ABSTRACT

Summary: General agreement about the inevitability of continuing education as the new educational form has not yet led to clarity about what this will imply in reality. Impetus has been given to the task of working it out through the mandate given to the Advisory Council for Adult and Continuing Education (ACACE) by the government to promote the development of the concept of education as ‘a process continuing throughout life’. Discussions have also been stimulated by the five possible models for Higher Education in the 1990s proposed by the Department of Education and Science.

ACACE argues that these proposals do not go far enough and that it is necessary to move to an ‘open-ended’ model based upon the continuing or recurrent provision of full-time and part-time further and higher education for all who by virtue of ability, experience and motivation are able to benefit by it regardless of age.

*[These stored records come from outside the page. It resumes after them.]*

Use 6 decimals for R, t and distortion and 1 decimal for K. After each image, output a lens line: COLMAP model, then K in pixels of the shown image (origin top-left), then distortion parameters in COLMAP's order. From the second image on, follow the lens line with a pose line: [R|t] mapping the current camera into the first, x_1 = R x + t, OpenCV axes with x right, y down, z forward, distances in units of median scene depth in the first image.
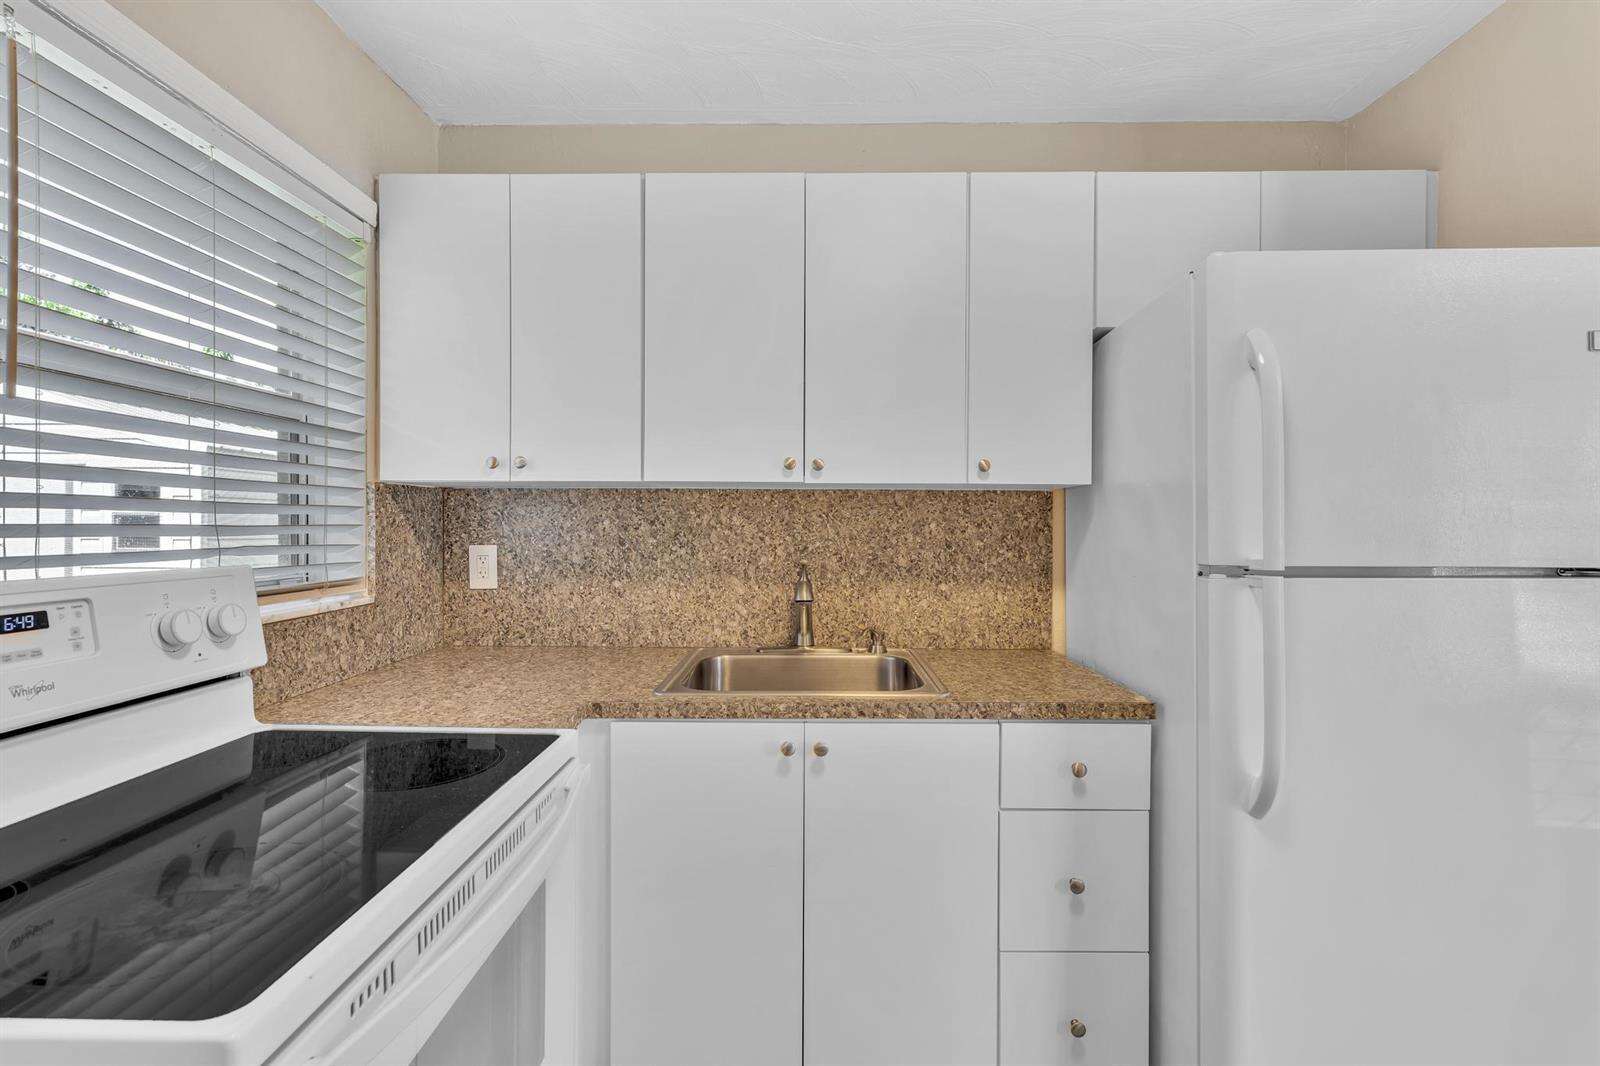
lens RADIAL K [[771.3, 0, 800.1], [0, 771.3, 538.0], [0, 0, 1]] dist [0.000765, 0.000567]
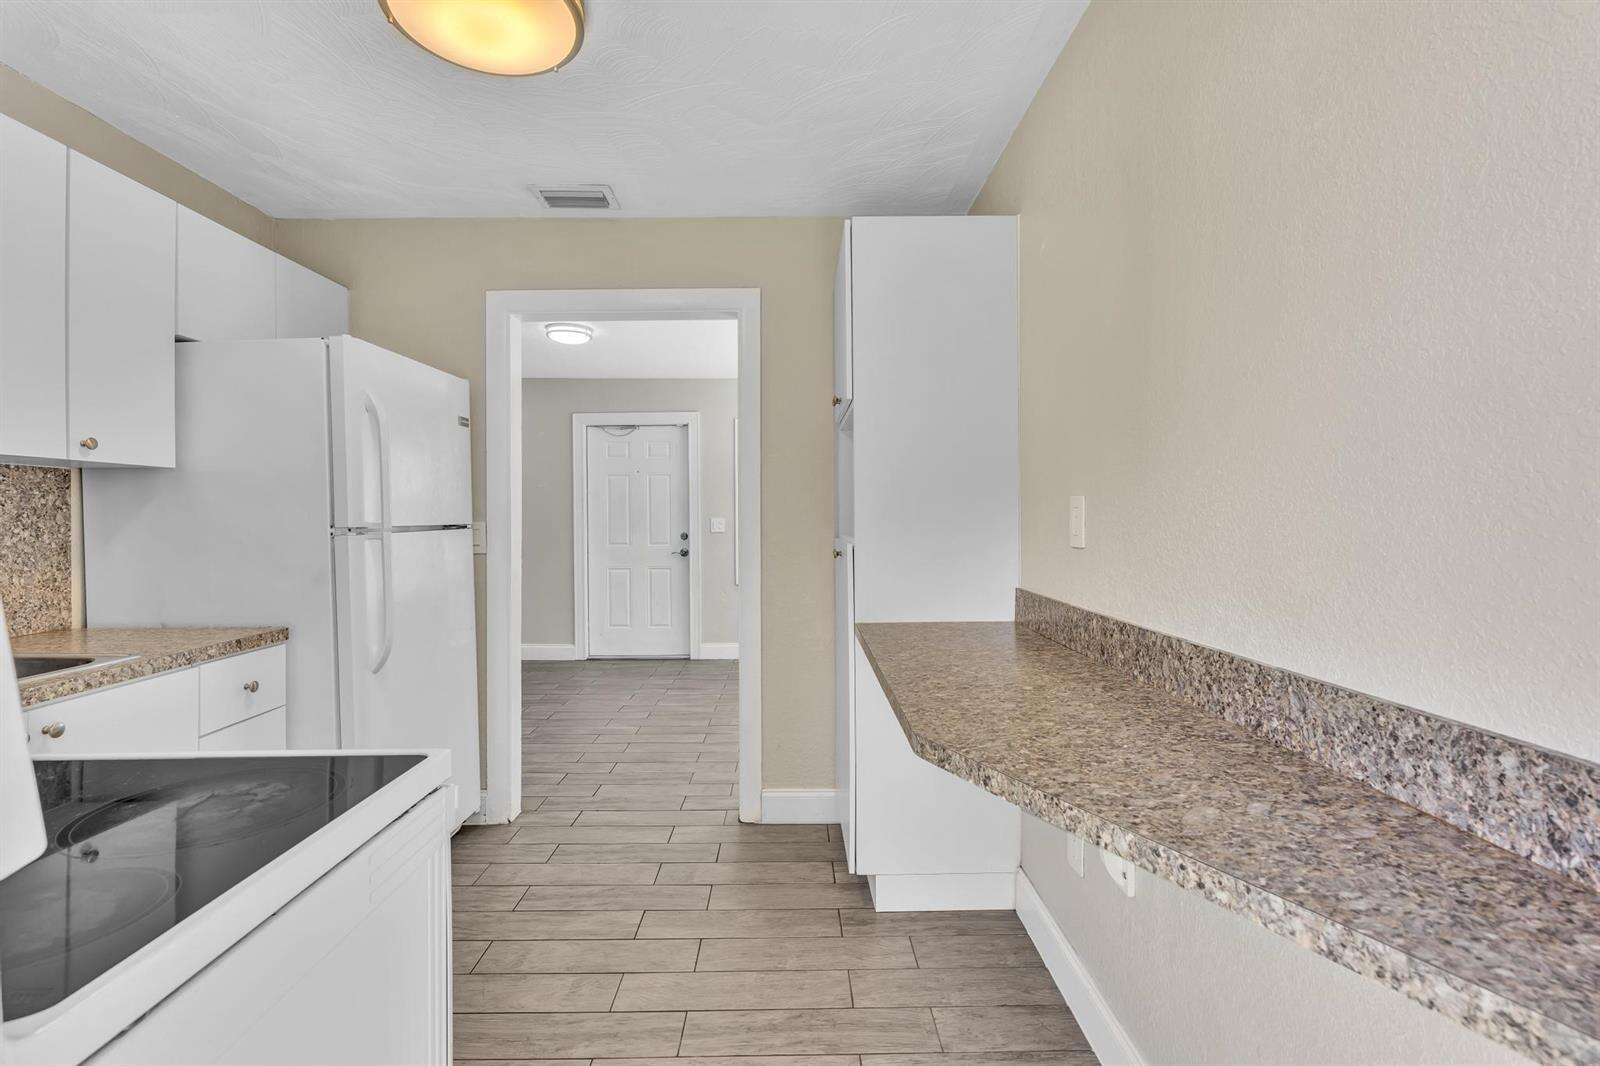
lens RADIAL K [[720.3, 0, 797.9], [0, 720.3, 521.6], [0, 0, 1]] dist [-0.001772, 0.001209]
pose [[-0.024535, -0.012911, 0.999616, -0.629757], [0.009038, 0.999873, 0.013136, 0.003380], [-0.999658, 0.009357, -0.024415, 0.083034]]
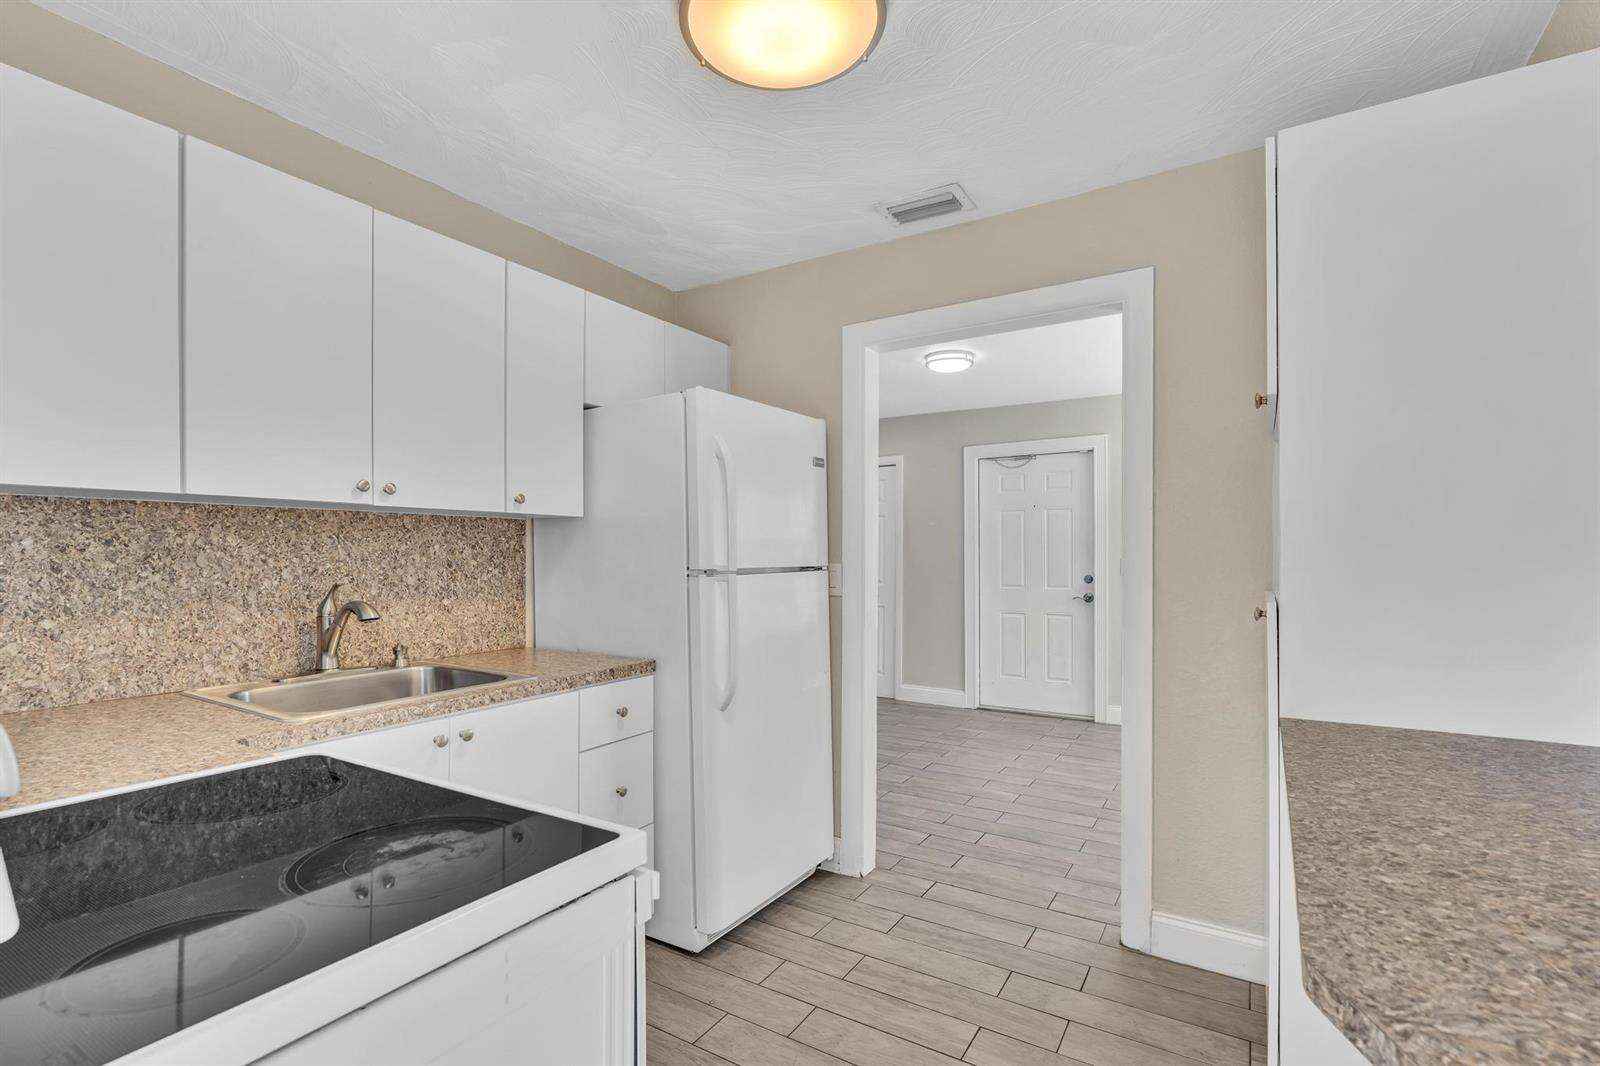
lens RADIAL K [[748.2, 0, 788.1], [0, 748.2, 558.5], [0, 0, 1]] dist [-0.000762, 0.001294]
pose [[0.518318, -0.010634, 0.855122, -0.489565], [0.007723, 0.999940, 0.007753, -0.004123], [-0.855153, 0.002586, 0.518369, 0.009841]]
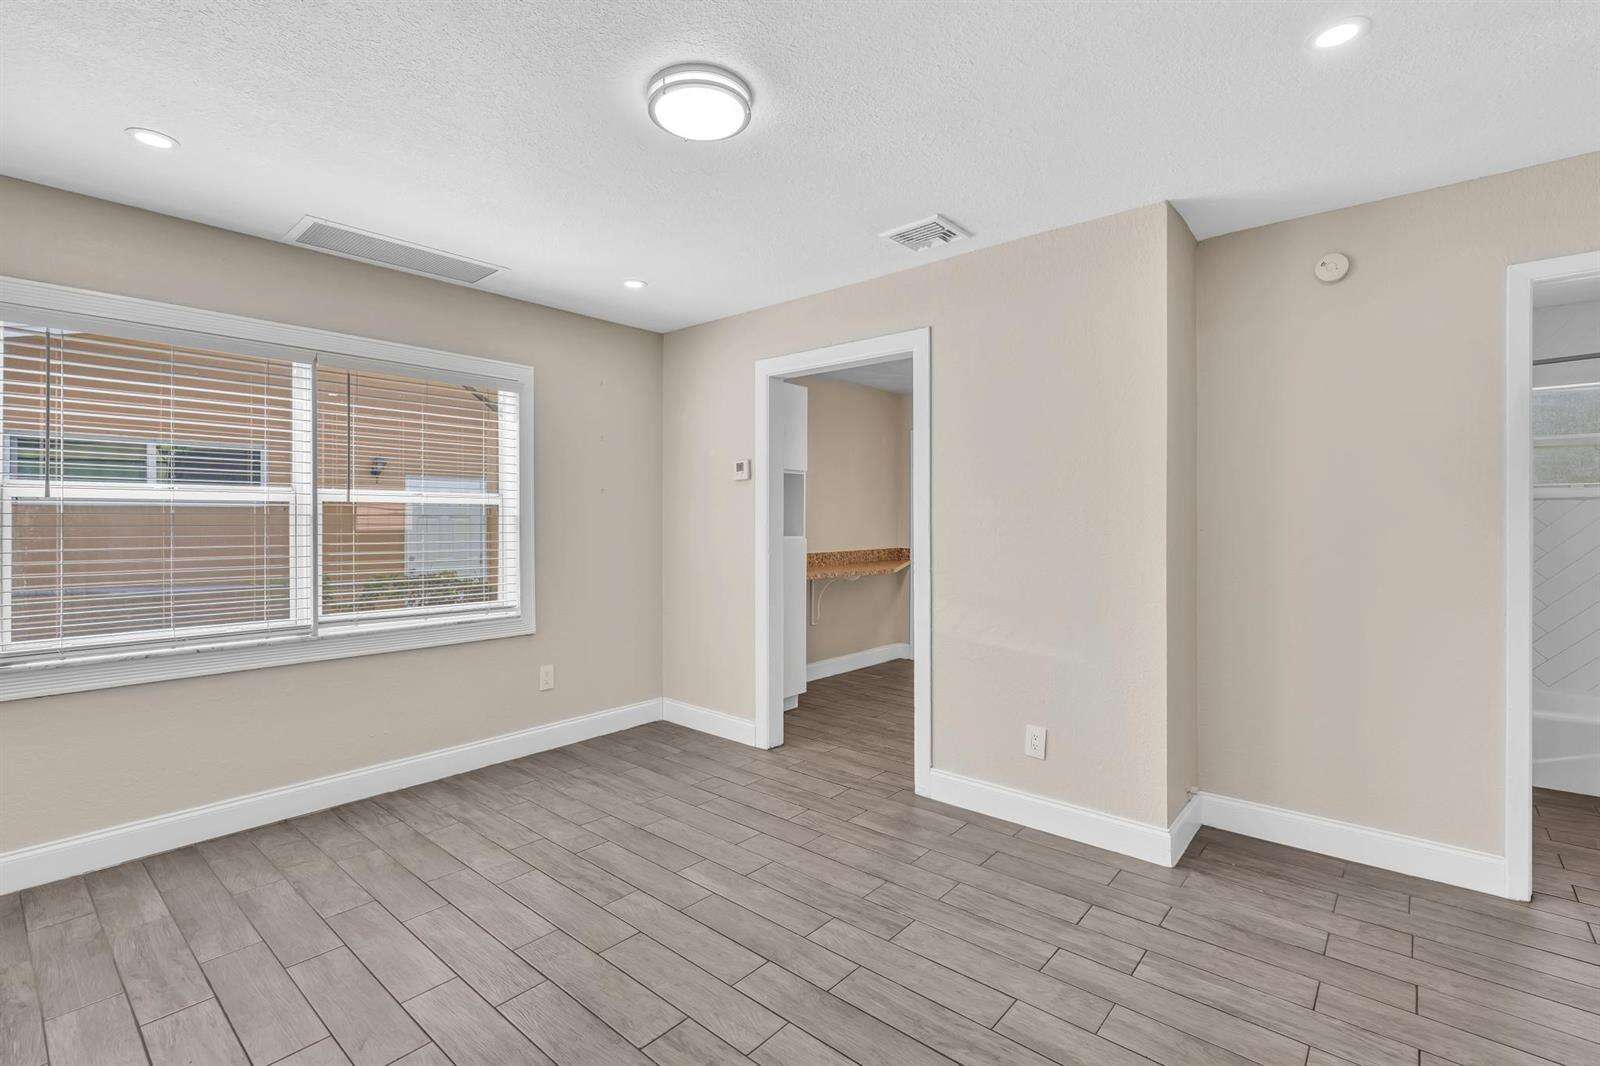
lens RADIAL K [[724.4, 0, 798.5], [0, 724.4, 519.5], [0, 0, 1]] dist [-0.001750, 0.000602]
pose [[-0.635621, -0.003855, -0.771992, 2.250556], [-0.007598, 0.999970, 0.001262, -0.002984], [0.771964, 0.006668, -0.635631, 1.444665]]
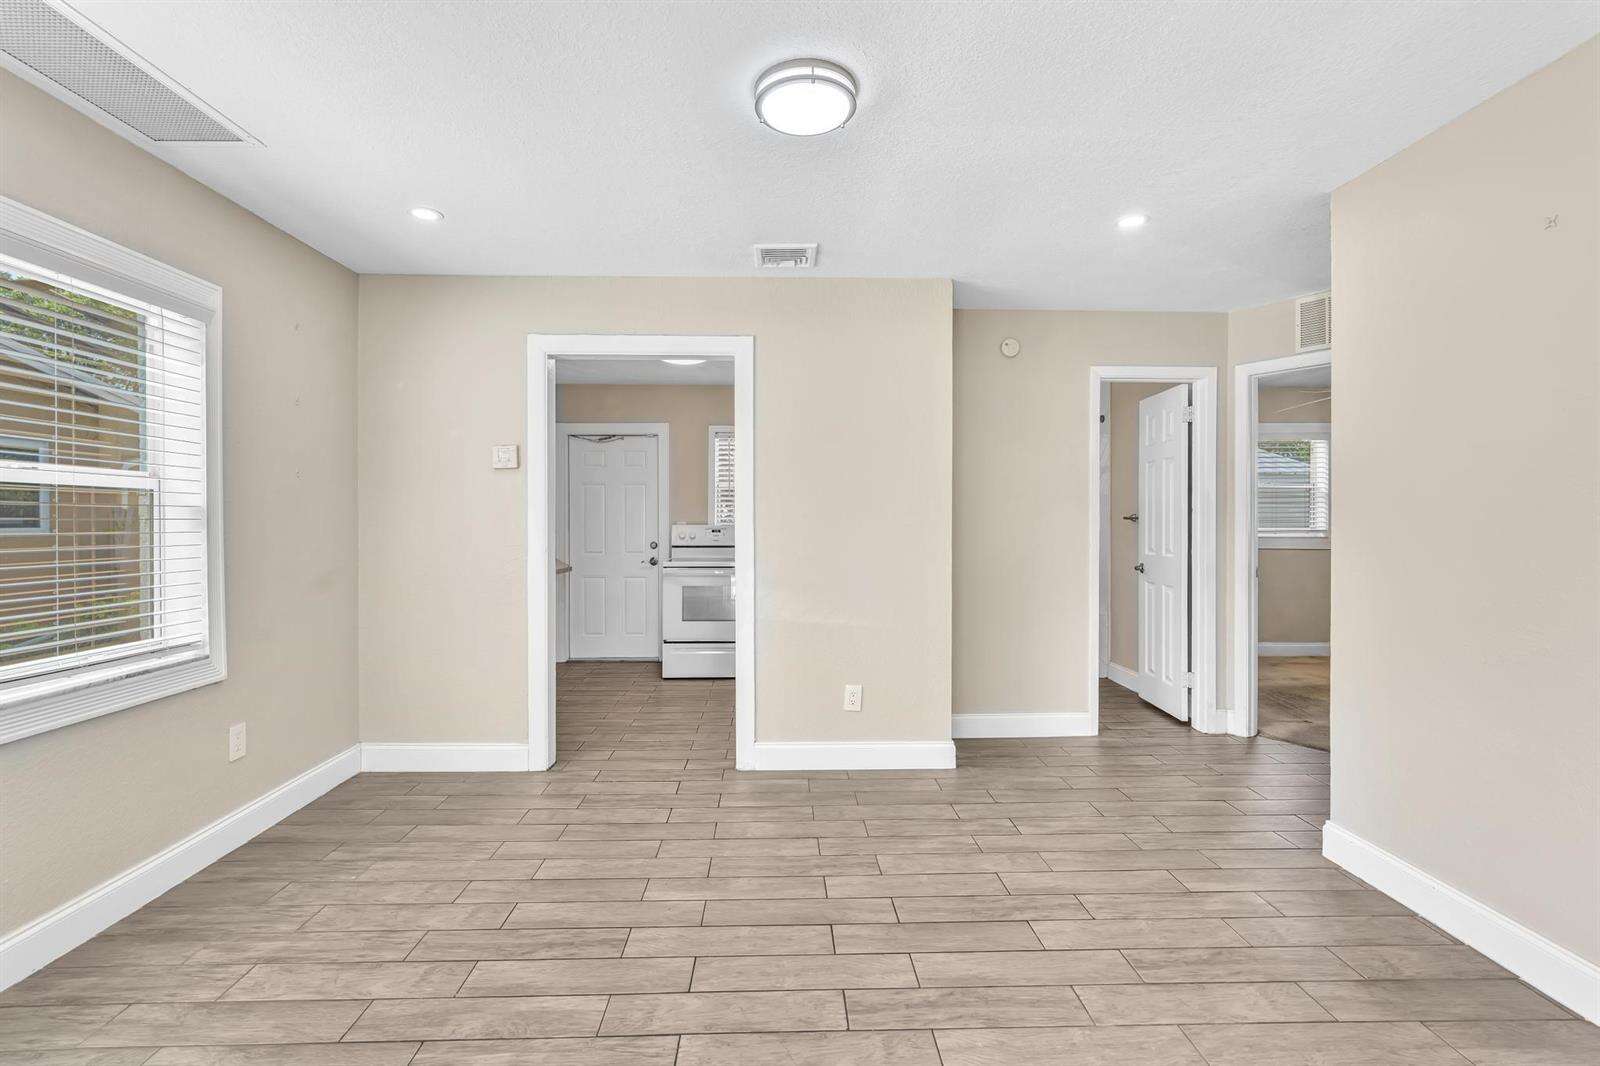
lens RADIAL K [[720.3, 0, 797.9], [0, 720.3, 521.6], [0, 0, 1]] dist [-0.001772, 0.001209]
pose [[0.054955, -0.000132, -0.998489, 2.559971], [-0.006672, 0.999978, -0.000499, 0.014975], [0.998467, 0.006690, 0.054953, 0.666914]]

To achieve this, it is argued, it is necessary to adopt a student-centred approach and begin by determining the educational needs and wants, both overt and covert, of all adults, not just those who have hitherto been participants in adult education. The key shift of emphasis is to the provision of ‘education for adults’.

Four main barriers to the access of adults to educational provision are discussed: geography, finance, educational qualifications and structural barriers, and some requirements of an effective system of continuing education are outlined.

In conclusion, one possible strategy, that of giving all adults educational entitlements (or credits) as a right is suggested.